What the task asks: All lines from the one containing "determines whether a" through the final line of the listing below are to be retyped exactly; nothing else goes in the result.

Supplied data:

= Beginning of Section =

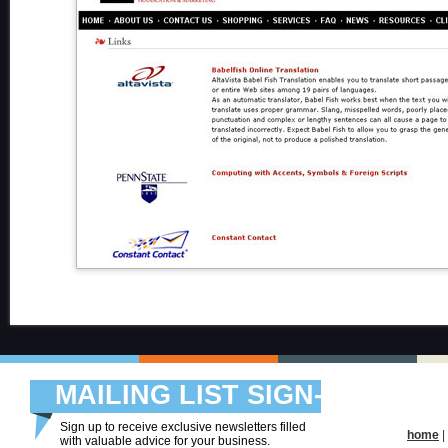
MAILING LIST SIGN-
UP
Sign up to receive exclusive newsletters filled
home
|
with valuable advice for your business.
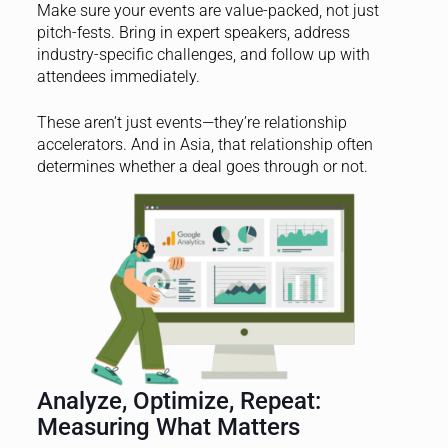
Make sure your events are value-packed, not just
pitch-fests. Bring in expert speakers, address
industry-specific challenges, and follow up with
attendees immediately.
These aren’t just events—they’re relationship
accelerators. And in Asia, that relationship often
determines whether a deal goes through or not.
Analyze, Optimize, Repeat:
Measuring What Matters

= End of Section =

Written solution:
determines whether a deal goes through or not.
Analyze, Optimize, Repeat:
Measuring What Matters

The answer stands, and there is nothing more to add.